Frankly, without being too emotional about the inherent vulnerability and dispensability of an LGBT Singaporean in recent times, I find all the reactions by Singapore's political leadership ever so hypocritical.
A journalist called it out for what it is: "Orlando was both a terrorist attack and a homophobic attack on LGBT people. It was both the worst mass shooting in US history, and the worst targeted mass killing of LGBT people in the western world since the Holocaust... If a terrorist with a track record of expressing hatred of and disgust at Jewish people had walked into a synagogue and murdered 50 Jewish people, we would rightly describe it as both terrorism and an antisemitic attack."
Both the Singapore government and the leading opposition party in Parliament today have done their respective calculations. They have, as a matter of political expediency, decided that they are better off not supporting or endorsing what they construe even as a hint of an LGBT issue.
The Prime Minister's statement (below) and others expressed by the leadership in Singapore are an example of this whole attitude. Condemnations of heinous attack, expressions of condolences, hopes for recovery, etc, but nothing about the significance of this attack on the will and ability of a person to lead their precious life as an LGBT person.
On the one hand, we sanction what some jurisdictions would see as widespread persecution of LGBT persons at all levels of governance that would qualify these same persons as refugees in those jurisdictions. And, on the other, we condemn that very same bigotry that escalates into violence against those persons for whom we ourselves created a culture of persecution against. Oh, wacko the ducks!
What persecution we ask?
Any attempt to discuss an LGBT matter is seen as an attack of Singapore's heterosexual family unit. The rebuttal to that attempt is often cast as the defence of attacks to the shared values of a young nation state. The harder the attempt, the stronger the push-back, we are told.
The LGBT person is often characterised as having made a lifestyle choice, which one can easily abandon.
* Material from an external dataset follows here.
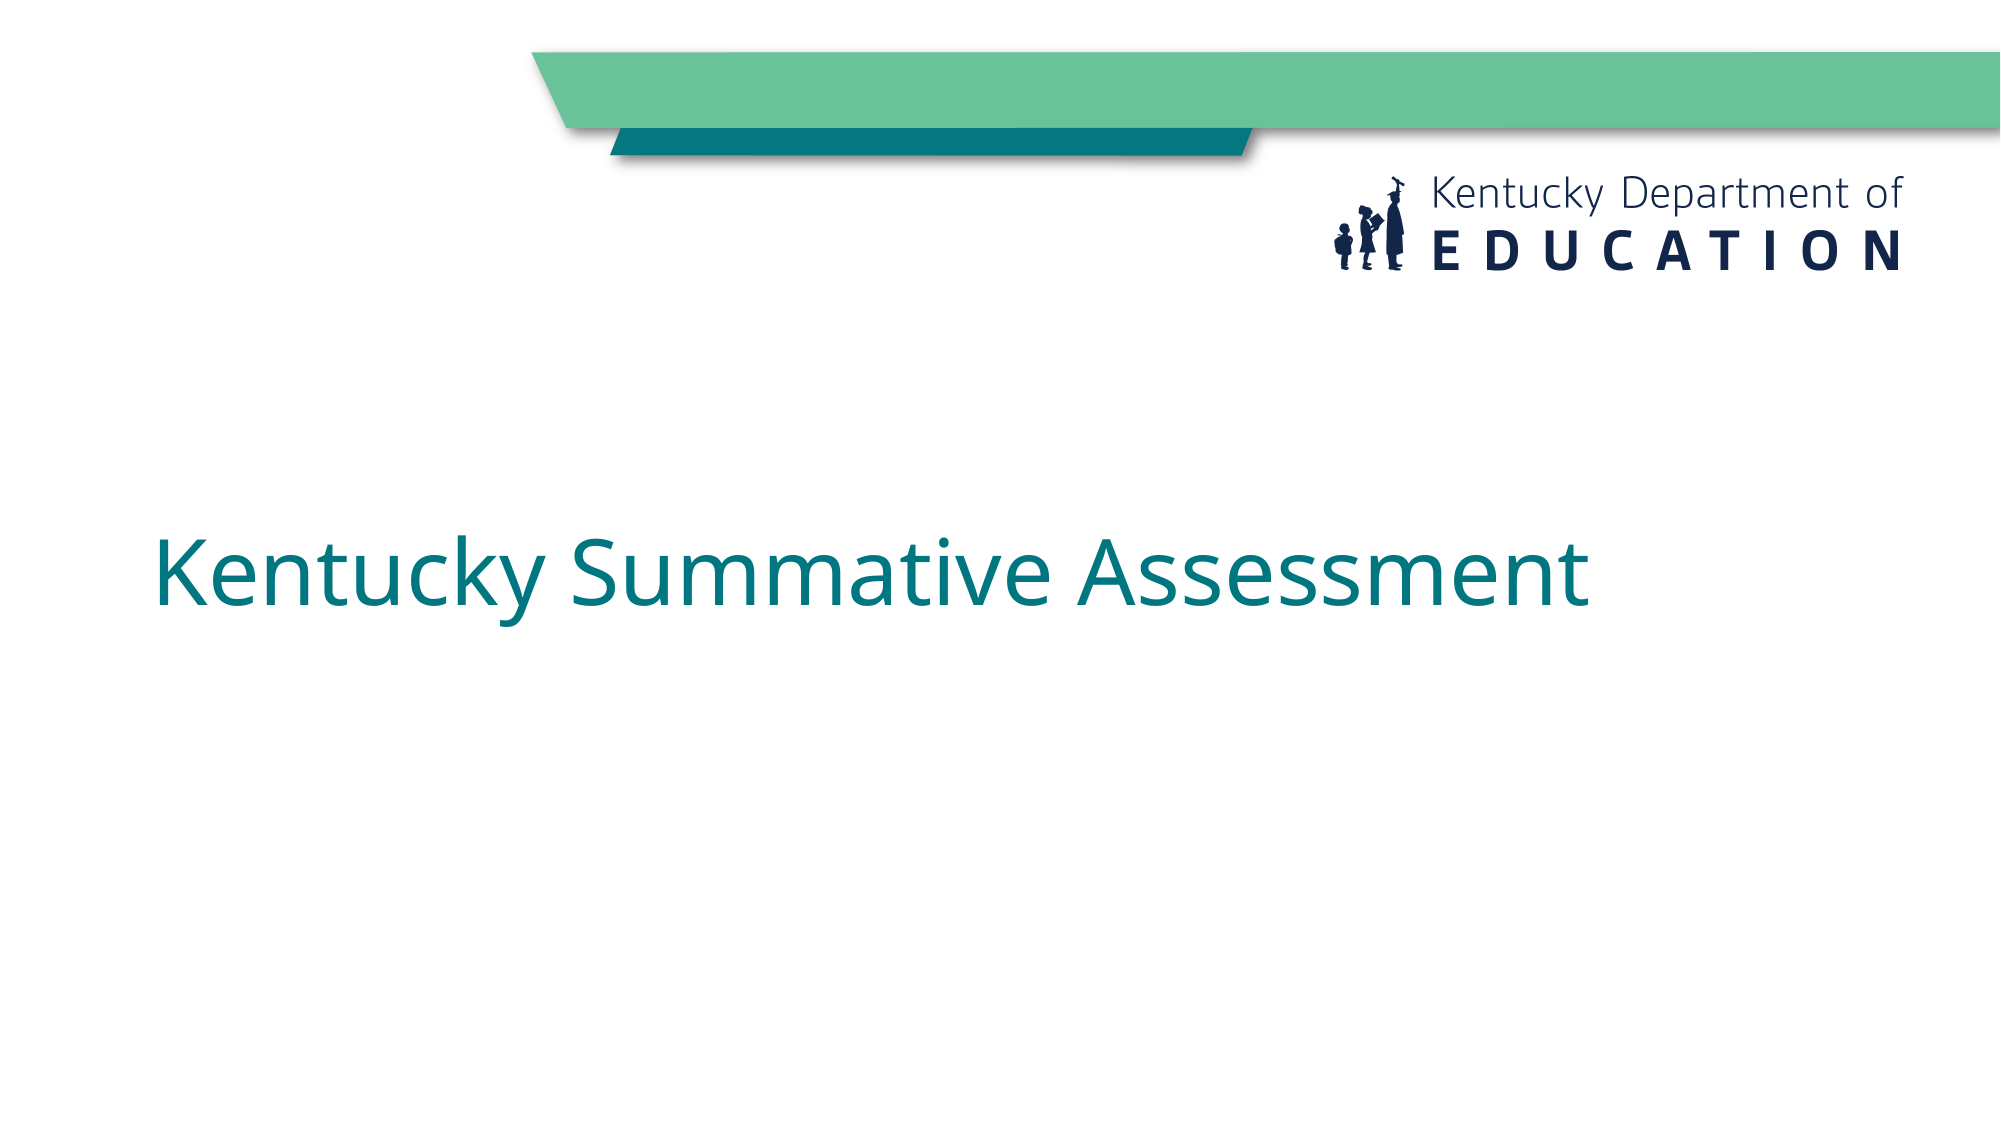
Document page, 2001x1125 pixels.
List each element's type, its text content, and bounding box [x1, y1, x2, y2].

picture [0, 0, 2001, 1125]
title Kentucky Summative Assessment [136, 280, 1862, 633]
The state would rather have an LGBT person grow old as a forlorn single man or woman (in a 2-room HDB flat no less) only to be cremated or buried by an absolute stranger at the end of life!
The recent attempt to muzzle funding of LGBT causes is another irony for a state that has been happy to be flushed with millions of dollars in foreign funding and other support to run its many banks, companies, schools, hospitals and homes to retain its very sacrosanct heterosexual family unit that, in turn, keep the wheels of its bureaucracy moving.
We can go on.
An LGBT person may want this country but it doesn't necessarily mean the country wants him or her. The whole attitude of this country has been to underscore that its society will be better off without them, and that they will be better off setting up a space, a family and a home they can call their own elsewhere.
There can only be one message to Singapore's present political leadership in such a context. Let's not bandy about sentiments that merely serve to rub salt to a wound and secure your political future. Please save your condemnations, condolences and conveyances about this homophobic hate crime if you can't, in the first place, be fully transparent about what it is.